Ces femmes n’interrompaient leurs bavardages et leurs criailleries que pour se bourrer de sucreries et de gâteaux au miel, friandises qui donnaient la nausée à Birzil. D’ailleurs toutes les nourritures des nomades la rebutaient. Elle n’arrivait point à s’accoutumer au beurre rance des brebis, au lait sûri des chamelles, aux grillades de mouton, qui sentaient le suint et la laine échauffée. Par ce refus des mets et par mille raffinements de civilisée, dont elle n’avait même pas conscience, la jeune fille se signalait davantage à la haine des épouses, qui, devinant en cette Romaine intelligente et cultivée une rivale redoutable, s’efforçaient par tous les moyens de se débarrasser d’elle. Un jour, en soulevant les couvertures de son lit, elle y trouva blotti un scorpion qui, par miracle, était resté inoffensif. Une autre fois, en s’éveillant, elle faillit s’évanouir de terreur et de dégoût : elle avait dormi sur une ignoble pharmacopée préparée par quelque sorcière de la tribu et composée de débris humains, doigts coupés, mèches de cheveux, bribes de cervelle. Birzil soupçonna l’impérieuse Siddina d’avoir fait placer cette ordure maléfique sous ses oreillers.
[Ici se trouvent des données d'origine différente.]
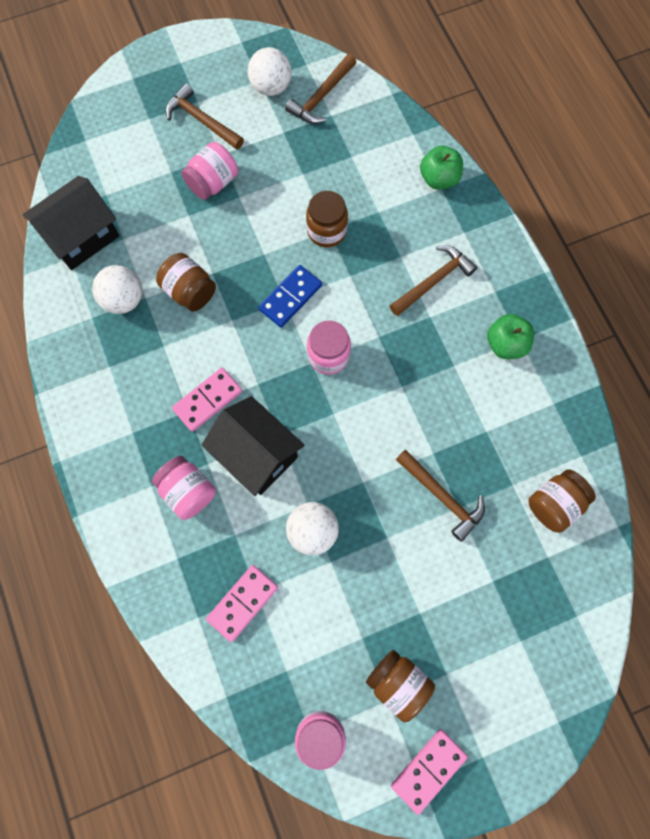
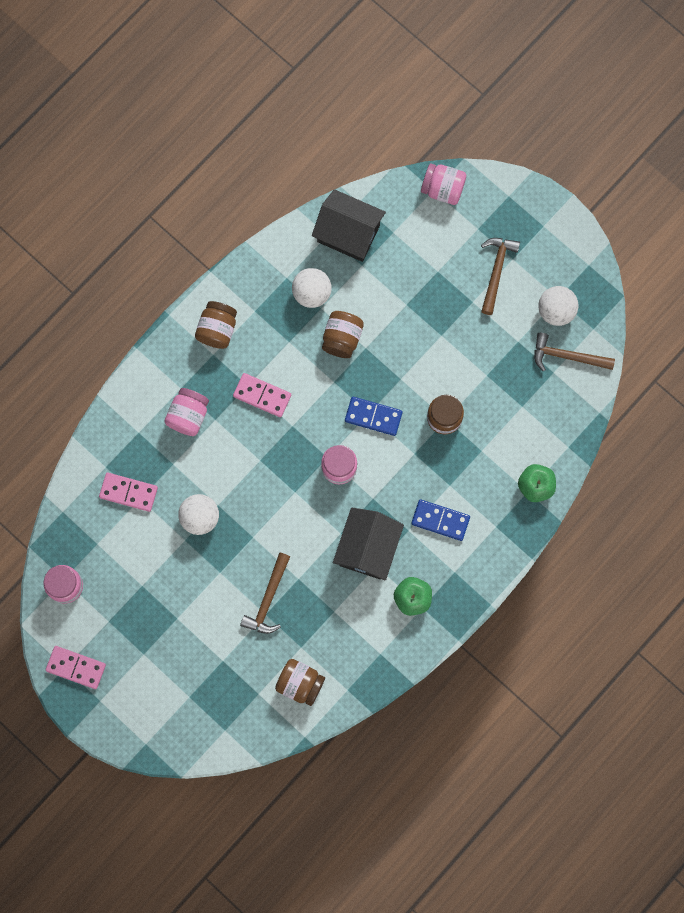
camera: 65 degrees right, 5 degrees up
(213, 183) = (443, 309): pink jar -> pink jar (443, 189)
(256, 454) = (238, 451): black house -> black house (368, 548)
(398, 683) = (122, 623): brown jar -> brown jar (217, 329)
(434, 281) = (440, 520): brown hammer -> blue domino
Outre l’hostilité des épouses, elle avait à se prémunir contre celle des enfants. Les enfants foisonnaient dans la tente. Ils étaient presque tous aussi méchants que leurs mères. Les filles se montraient déjà menteuses, perfides, ingénieuses à nuire. Quant aux petits garçons, leur turbulence et leur cruauté précoce affolaient leurs nourrices et exaspéraient les bêtes elles-mêmes. Ils mordaient les passants, par derrière, ou, se précipitant à l’improviste, ils leur assénaient des coups de tête, comme de jeunes boucs.

Aussi, ce fut un soulagement pour elle lorsqu’elle se vit transportée avec les femmes à la maison du Village Rouge.